Chemical engineering major Kristina Krull met a teacher in high school that lit a spark in her, inspiring her to learn. Now she is torn – should she teach science or work in industry? 

To help her decide, Krull enrolled in the University’s UTeach program, an initiative to prepare a new generation of science, technology, engineering and mathematics (STEM) teachers. Last December, the state awarded the University a $1.6 million grant to fund the program, part of a nationwide effort to improve STEM teacher training. 

“I am still unsure about my career path but UTeach lets me pursue my engineering degree while also gaining teaching experience through a class that meets once a week and only requires as much time outside the classroom as I want to put into it,” she says. 

An exciting benefit of the UTeach program is the opportunity for research internships.

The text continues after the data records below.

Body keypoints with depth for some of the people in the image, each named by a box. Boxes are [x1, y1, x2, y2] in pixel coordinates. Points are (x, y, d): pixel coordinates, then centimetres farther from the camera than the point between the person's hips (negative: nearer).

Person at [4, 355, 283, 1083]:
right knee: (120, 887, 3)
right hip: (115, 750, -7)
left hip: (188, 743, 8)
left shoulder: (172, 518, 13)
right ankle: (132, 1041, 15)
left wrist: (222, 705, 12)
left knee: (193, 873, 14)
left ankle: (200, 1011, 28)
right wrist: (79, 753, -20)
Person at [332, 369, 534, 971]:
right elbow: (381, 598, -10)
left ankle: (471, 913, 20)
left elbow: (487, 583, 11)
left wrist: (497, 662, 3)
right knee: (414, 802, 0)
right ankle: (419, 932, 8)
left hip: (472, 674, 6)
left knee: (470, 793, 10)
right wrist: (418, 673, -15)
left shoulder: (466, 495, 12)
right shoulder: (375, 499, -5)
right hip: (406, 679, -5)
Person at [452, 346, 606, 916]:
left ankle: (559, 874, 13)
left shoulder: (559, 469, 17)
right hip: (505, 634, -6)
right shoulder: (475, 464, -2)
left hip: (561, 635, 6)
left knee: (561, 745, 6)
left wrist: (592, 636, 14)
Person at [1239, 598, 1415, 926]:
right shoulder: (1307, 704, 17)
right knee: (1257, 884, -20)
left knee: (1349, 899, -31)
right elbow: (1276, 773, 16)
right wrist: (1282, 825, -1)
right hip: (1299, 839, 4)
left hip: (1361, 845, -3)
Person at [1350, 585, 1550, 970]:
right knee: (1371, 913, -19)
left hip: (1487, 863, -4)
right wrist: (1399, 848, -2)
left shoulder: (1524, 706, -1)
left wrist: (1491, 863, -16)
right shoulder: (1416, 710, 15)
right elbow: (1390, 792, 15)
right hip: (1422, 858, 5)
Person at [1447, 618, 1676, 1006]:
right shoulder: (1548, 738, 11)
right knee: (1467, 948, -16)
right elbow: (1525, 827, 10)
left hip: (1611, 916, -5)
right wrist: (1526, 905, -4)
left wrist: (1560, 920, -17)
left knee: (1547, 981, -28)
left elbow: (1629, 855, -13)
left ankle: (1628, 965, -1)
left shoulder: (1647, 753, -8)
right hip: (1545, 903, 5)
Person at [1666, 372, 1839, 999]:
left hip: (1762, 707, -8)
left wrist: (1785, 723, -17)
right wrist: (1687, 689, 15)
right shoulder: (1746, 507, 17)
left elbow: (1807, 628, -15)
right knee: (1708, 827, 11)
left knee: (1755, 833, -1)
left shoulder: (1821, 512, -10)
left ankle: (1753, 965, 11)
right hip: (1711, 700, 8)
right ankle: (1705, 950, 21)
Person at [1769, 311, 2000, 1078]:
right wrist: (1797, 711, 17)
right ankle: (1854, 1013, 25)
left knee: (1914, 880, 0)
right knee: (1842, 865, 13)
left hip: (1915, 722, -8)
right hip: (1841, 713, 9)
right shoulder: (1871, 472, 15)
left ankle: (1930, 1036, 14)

Krull landed a nine-week summer research experience at Middle Tennessee State University. She will be conducting an air quality analysis and studying the atmosphere’s composition of volatile organic compounds from biogenic, industrial and mobile sources to discover the role land cover plays in determining ozone values. She’s excited about the opportunity to travel and conduct field research. 

“I am very much looking forward to traveling to another state and working with a diverse group of science majors,” says Krull. “Anytime I can work hands-on to learn something new, I am fully engaged in the endeavor.” 

The internship also includes a weeklong trip to Mammoth Cave and the Great Smoky Mountains National Park, attendance at the American National Geological meeting in Vancouver in 2014, researching geo-environmental challenges in the southeastern United States and a $4,500 stipend. 

The UTeach Path 

Students enrolled in the UTeach program take two one-credit courses that include working with local public schools in Chelmsford, Dracut, Lowell, Lawrence and Methuen. Providing classroom experience early in the program to helps students decide if teaching is a good fit for them. If they stick with the program, they take classes in education and research methods and do student teaching, earning secondary STEM teacher certification by graduation.

“UTeach is such a great program for science majors to take advantage of,” says Sumudu Lewis, UTeach program director and master teacher. “If students have ever thought about teaching, they have nothing to lose and only everything to gain.”